Entah lantaran tak percaya dengan RPP itu, Petrus langsung buka-bukaan bahwa dia bersama sejumlah koleganya sudah menyampaikan solusi jangka pendek ke presiden.
Pertama; Secepatnya menyelesaikan persoalan yang 3,4 juta hektar tadi. "Sebab kalau itu kelar, otomatis lapangan pekerjaan kian terbuka dan penghasilan negara meningkat," katanya.
Lalu yang kedua, agar segera dilakukan tata ruang kesepakatan yang terbuka, jujur dan berbasis data hasil inventarisasi eksisting terbaru. "Harus ada kolaborasi antara kehutanan, ATR/BPN dan semua stakeholder," pintanya.
Terus, kepastian atas investasi rakyat musti diberikan. Sebab kalau dihitung-hitung, ongkos membikin kebun yang 3,4 juta hektar tadi sudah mencapai Rp 170 triliun.

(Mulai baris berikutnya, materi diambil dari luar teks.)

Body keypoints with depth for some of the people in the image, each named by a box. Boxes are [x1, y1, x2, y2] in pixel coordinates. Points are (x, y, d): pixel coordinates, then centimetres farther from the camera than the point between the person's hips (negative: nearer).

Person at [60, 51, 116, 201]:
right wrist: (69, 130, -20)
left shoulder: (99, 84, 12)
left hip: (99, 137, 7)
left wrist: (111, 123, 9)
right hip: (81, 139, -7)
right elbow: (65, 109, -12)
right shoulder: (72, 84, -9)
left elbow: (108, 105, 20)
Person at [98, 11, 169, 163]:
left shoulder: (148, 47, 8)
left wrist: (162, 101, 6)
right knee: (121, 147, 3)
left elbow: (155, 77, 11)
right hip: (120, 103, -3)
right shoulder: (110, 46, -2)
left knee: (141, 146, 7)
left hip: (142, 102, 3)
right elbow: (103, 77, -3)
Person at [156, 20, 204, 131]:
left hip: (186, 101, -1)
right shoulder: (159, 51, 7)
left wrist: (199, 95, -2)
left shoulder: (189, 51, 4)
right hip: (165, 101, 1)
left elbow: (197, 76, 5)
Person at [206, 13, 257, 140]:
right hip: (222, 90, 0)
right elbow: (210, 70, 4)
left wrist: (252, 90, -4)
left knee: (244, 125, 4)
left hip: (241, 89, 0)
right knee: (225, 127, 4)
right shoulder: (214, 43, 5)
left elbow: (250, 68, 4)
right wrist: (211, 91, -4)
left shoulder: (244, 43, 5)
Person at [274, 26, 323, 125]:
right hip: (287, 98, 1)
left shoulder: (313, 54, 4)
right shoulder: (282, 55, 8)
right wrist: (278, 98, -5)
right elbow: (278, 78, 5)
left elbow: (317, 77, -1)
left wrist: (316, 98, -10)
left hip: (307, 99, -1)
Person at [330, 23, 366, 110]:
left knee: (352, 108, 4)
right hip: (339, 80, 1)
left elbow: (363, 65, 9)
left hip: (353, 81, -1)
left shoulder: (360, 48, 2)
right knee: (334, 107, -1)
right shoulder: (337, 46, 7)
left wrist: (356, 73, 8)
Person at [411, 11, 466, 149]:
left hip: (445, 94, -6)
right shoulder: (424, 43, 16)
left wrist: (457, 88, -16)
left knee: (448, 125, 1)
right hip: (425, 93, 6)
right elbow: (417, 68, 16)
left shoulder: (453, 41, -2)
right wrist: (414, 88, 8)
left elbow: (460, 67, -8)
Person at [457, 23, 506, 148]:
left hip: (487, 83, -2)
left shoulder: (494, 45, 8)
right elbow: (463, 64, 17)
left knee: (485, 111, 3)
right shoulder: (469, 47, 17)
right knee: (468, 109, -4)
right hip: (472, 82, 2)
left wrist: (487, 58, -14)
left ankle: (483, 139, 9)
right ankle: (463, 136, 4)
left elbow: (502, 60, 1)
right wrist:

"Ngapain kita susah-susah mencari investor sementara investasi petani kita tidak kita hitung. Kalau yang 3,4 juta hektar itu beres, ATR BPN yang ditugasi menyiapkan 4 juta hektar lahan untuk energi terbarukan sampai 2030, tinggal menambah 600 ribu hektar lagi nya, clear" tegasnya.
Ketua Umum DPP Asosiasi Petani Kelapa Sawit Indonesia, Gulat Medali Emas Manurung mengingatkan supaya otoritas kehutanan jangan sesekali mengatakan petani dalam kawasan hutan itu ilegal.
Sebab kalau mereka dibilang ilegal, berarti duit yang selama ini diambil Negara dari hasil keringat petani, juga ilegal.
Mestinya kata lelaki 48 tahun ini, petani sawit ditolong, persis seperti yang sudah berkali-kali dibilang Presiden Jokowi, khususnya saat acara penanaman perdana Peremajaan Sawit Rakyat (PSR).
"Tengok itu petani banyak yang terganjal ikut PSR. Kalau 52 bulan lagi masalah sawit petani yang masih terjebak dalam kawasan hutan tidak diclearkan, akan 'terbunuh'lah mereka oleh Sertifikasi Indonesian Sustainable Palm Oil (ISPO). Saya yakin, Presiden Jokowi tidak mau yang kayak begini, kami minta para perancang RPP jangan salah menterjemahkan keinginan presiden, fatal akibatnya bagi 21 juta petani sawit," tegasnya.